Comparison of the Sn redox obtained by Mössbauer spectroscopy and the proposed method. The values measured by Mössbauer spectroscopy were corrected with the recoilless fractions at room temperature (300 K)

Conclusions

The present study investigates a novel wet chemical analysis method for determining the concentrations of trace total Sn and Sn⁴⁺ in oxide glass materials containing iron oxide. The method entails decomposing a glass sample, separating, and determining Sn⁴⁺ and total Sn concentrations. Sn²⁺ was calculated using total Sn and Sn⁴⁺. The ratio of Sn²⁺ to total Sn (the Sn redox) were calculated. Glass samples were decomposed in a decomposition vessel with a mixture of ascorbic acid, hydrochloric acid, and hydrofluoric acid under a nitrogen purge.

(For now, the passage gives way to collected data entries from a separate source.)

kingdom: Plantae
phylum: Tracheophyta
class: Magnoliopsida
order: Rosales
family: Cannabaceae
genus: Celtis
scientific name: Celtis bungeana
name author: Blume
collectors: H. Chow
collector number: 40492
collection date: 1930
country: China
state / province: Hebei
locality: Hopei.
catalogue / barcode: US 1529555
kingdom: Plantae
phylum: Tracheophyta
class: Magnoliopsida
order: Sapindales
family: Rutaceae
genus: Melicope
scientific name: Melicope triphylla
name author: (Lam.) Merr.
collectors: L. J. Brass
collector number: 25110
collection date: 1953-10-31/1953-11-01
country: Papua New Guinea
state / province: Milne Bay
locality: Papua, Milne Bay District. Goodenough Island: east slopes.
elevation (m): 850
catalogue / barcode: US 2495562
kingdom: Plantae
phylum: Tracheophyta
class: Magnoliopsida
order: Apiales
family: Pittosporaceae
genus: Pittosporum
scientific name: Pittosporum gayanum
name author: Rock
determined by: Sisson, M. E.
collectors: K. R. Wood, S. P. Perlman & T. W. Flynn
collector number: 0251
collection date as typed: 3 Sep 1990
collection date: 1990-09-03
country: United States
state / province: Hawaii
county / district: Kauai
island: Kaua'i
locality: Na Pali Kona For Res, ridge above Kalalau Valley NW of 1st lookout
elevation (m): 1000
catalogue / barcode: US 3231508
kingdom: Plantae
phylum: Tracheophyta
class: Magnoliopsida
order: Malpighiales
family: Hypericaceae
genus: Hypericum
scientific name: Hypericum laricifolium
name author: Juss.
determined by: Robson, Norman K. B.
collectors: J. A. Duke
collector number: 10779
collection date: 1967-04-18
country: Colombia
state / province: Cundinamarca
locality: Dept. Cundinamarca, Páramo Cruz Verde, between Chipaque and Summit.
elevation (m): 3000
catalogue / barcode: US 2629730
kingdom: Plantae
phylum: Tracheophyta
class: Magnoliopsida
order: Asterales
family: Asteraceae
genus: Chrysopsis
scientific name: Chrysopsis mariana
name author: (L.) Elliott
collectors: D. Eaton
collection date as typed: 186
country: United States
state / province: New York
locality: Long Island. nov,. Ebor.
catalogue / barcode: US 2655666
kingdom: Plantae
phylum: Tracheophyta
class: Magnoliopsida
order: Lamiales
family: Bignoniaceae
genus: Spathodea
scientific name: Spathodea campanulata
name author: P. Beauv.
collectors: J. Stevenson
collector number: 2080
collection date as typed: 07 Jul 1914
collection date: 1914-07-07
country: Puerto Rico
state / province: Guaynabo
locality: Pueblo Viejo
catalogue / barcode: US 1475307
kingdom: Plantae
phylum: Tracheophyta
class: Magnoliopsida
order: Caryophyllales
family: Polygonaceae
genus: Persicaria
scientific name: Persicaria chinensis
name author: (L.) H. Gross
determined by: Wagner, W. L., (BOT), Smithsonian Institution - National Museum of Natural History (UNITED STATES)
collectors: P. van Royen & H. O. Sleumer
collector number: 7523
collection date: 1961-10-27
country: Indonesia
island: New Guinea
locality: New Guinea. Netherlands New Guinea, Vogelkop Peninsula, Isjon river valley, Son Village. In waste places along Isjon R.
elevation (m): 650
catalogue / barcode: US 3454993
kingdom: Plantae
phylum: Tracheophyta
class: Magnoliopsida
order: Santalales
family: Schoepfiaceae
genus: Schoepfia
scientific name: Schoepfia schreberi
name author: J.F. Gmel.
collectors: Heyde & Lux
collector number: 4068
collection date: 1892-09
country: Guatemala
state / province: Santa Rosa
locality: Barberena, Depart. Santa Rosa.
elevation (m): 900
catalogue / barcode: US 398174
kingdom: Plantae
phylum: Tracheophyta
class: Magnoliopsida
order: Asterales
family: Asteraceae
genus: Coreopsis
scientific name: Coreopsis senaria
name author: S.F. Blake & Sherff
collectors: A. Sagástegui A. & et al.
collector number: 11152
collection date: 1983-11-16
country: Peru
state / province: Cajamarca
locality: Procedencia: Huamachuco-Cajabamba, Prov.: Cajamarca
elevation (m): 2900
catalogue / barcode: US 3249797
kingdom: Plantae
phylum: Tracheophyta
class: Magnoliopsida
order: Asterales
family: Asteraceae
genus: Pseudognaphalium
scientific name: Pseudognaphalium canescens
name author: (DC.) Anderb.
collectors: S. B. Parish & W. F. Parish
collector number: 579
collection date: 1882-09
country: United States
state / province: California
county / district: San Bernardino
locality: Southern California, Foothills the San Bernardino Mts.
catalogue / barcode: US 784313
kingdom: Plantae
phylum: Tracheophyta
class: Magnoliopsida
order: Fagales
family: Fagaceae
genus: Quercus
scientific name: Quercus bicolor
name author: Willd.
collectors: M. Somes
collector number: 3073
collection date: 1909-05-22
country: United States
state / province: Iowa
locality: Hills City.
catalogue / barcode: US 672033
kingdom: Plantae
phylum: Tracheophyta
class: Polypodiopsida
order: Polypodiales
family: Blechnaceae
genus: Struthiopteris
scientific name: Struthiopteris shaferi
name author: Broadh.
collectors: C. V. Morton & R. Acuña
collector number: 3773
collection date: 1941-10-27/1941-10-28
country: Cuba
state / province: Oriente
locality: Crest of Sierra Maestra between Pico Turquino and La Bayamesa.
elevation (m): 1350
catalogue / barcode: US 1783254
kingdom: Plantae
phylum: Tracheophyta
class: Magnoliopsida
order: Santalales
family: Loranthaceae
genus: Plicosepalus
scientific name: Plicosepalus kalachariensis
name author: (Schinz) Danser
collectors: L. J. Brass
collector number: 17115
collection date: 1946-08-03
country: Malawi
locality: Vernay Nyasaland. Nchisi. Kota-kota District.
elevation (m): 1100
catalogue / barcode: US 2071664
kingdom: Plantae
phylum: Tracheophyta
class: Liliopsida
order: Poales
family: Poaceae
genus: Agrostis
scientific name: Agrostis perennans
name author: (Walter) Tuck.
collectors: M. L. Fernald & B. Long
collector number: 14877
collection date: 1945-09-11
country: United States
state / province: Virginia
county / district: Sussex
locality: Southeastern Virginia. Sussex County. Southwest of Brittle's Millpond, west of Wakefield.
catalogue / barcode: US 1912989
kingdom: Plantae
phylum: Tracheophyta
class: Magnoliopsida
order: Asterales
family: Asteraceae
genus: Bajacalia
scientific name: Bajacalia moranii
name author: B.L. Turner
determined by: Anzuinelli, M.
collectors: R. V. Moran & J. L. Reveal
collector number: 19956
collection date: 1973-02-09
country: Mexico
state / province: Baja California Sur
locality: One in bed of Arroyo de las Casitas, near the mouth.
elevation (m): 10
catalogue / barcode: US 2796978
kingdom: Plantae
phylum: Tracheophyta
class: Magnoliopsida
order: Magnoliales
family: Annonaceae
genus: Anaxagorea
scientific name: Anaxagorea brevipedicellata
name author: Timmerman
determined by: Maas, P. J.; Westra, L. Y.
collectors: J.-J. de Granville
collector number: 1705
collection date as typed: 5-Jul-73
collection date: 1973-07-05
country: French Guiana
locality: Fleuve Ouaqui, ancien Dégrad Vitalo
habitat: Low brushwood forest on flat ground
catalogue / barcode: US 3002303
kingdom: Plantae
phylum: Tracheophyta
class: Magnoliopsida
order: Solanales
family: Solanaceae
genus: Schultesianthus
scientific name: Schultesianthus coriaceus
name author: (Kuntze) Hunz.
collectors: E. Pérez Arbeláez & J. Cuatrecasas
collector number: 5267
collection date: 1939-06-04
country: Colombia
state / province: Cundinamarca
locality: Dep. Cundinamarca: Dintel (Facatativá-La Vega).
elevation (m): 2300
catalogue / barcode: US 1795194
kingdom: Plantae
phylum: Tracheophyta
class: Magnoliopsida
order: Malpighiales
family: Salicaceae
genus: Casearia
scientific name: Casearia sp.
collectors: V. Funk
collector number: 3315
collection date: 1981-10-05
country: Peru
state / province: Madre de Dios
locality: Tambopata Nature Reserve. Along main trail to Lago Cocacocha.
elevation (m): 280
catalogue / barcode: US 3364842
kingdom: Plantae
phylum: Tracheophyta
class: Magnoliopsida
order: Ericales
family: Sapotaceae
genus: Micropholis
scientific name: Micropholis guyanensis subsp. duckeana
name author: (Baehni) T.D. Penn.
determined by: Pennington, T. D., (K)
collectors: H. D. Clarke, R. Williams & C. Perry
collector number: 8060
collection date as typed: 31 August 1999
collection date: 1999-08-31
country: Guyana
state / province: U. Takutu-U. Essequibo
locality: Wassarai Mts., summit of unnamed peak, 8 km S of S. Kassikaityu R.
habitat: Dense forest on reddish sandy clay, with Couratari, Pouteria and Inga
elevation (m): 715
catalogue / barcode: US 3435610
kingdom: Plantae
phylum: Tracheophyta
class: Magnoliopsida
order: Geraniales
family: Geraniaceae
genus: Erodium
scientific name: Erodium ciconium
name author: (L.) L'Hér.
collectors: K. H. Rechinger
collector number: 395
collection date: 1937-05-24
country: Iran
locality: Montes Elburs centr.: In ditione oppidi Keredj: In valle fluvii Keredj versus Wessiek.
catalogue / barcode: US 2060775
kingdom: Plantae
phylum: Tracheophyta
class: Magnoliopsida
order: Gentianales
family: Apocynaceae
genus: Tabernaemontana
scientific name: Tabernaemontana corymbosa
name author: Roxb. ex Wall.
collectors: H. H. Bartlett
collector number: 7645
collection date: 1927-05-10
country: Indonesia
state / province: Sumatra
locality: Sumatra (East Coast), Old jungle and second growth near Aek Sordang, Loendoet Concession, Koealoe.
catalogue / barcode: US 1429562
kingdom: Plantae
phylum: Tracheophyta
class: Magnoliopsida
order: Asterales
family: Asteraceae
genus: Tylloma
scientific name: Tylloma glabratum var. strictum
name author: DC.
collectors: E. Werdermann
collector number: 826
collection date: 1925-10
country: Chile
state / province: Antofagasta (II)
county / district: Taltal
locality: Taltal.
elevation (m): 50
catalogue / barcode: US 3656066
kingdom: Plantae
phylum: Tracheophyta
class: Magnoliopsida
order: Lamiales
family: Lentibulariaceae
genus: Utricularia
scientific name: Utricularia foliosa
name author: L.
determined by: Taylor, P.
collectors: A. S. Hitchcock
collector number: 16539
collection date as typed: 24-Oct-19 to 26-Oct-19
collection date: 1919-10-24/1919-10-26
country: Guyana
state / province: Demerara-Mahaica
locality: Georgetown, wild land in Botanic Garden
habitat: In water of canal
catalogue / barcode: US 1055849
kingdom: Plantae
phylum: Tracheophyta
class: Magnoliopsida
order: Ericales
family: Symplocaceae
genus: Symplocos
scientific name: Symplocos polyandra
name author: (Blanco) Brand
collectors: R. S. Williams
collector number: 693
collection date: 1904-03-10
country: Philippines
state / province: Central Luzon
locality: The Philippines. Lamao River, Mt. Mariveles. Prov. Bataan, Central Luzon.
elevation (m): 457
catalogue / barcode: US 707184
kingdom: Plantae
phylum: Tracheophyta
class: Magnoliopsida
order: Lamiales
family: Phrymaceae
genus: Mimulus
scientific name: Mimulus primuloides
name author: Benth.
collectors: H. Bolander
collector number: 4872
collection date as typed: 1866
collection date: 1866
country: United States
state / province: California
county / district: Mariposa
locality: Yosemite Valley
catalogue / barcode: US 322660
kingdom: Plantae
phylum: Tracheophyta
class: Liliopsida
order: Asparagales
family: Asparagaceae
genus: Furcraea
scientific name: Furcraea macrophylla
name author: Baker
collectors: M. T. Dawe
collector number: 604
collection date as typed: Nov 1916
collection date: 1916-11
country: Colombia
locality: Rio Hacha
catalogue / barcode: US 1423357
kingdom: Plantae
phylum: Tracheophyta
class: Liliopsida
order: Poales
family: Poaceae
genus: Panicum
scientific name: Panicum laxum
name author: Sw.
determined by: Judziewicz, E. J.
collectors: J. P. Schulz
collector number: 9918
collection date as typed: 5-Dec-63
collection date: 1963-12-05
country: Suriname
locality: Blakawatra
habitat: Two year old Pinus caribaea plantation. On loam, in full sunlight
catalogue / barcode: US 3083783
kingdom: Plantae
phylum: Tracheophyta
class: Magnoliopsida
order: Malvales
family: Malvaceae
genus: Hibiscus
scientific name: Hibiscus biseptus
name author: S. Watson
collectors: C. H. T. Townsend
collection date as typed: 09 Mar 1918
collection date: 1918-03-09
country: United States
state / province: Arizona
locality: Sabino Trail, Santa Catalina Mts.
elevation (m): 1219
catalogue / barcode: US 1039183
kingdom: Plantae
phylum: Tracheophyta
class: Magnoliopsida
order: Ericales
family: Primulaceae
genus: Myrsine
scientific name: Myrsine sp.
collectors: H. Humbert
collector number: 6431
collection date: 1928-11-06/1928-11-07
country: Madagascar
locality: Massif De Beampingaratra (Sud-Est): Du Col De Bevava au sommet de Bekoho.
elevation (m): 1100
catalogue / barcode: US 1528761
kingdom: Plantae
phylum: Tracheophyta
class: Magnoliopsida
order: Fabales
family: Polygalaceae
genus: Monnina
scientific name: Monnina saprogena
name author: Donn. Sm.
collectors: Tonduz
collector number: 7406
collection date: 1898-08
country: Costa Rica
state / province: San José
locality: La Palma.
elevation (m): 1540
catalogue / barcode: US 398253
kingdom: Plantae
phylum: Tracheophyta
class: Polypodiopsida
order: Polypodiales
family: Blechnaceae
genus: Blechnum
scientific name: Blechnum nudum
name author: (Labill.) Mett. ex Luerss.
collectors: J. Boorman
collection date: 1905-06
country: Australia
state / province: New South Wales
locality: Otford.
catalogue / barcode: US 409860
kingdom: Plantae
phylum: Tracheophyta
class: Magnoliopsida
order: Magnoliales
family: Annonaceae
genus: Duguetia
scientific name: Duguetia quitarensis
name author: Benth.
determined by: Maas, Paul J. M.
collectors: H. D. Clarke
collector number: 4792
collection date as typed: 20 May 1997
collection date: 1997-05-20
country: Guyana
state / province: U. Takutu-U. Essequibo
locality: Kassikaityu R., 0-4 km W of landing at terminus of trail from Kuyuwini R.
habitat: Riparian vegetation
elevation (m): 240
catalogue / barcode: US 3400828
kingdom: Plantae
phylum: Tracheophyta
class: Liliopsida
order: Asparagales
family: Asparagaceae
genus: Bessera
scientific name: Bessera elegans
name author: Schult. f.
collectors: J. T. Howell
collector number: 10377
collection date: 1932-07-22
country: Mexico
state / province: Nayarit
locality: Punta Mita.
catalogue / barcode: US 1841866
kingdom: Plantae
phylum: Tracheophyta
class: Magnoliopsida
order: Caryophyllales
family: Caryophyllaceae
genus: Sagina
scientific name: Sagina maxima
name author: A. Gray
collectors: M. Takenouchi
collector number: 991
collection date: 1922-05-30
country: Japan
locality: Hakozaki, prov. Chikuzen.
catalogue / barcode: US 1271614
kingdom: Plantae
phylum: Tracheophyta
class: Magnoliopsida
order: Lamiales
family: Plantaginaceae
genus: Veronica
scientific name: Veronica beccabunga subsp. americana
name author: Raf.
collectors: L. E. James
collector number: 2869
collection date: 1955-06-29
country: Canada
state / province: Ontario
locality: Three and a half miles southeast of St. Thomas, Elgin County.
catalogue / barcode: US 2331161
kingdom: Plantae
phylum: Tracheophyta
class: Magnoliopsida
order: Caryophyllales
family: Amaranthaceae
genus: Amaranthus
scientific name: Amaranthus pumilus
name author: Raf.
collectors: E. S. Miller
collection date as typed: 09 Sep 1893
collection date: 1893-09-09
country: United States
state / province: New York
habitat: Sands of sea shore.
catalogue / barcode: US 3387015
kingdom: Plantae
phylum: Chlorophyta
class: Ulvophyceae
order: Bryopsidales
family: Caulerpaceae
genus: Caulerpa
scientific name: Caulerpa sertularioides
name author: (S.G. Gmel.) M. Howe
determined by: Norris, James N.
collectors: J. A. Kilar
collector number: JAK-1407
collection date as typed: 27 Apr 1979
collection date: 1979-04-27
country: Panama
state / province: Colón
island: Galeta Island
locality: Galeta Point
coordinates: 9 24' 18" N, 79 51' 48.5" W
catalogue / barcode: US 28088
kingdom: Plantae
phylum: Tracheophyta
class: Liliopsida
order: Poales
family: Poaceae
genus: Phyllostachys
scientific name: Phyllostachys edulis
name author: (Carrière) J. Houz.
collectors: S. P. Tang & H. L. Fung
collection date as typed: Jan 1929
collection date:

Ascorbic acid performed as a reducing agent for Fe³⁺. Additionally, ascorbic acid inhibited the oxidation of Sn²⁺ by dissolved oxygen. Sn²⁺ was separated from the glass-decomposed solution into the organic phase as a diethyldithiocarbamate complex. ICP-AES was used to determine the concentrations of Sn⁴⁺ and total Sn. As sample materials, soda lime glasses were doped with tin oxide and iron oxide. The Sn redox were compared to those obtained using Mössbauer spectroscopy, and were found to be in excellent agreement. Thus, the proposed approach holds significant promise for routine analytical studies of glass materials without the drawbacks associated with the industry’s current standard methodologies.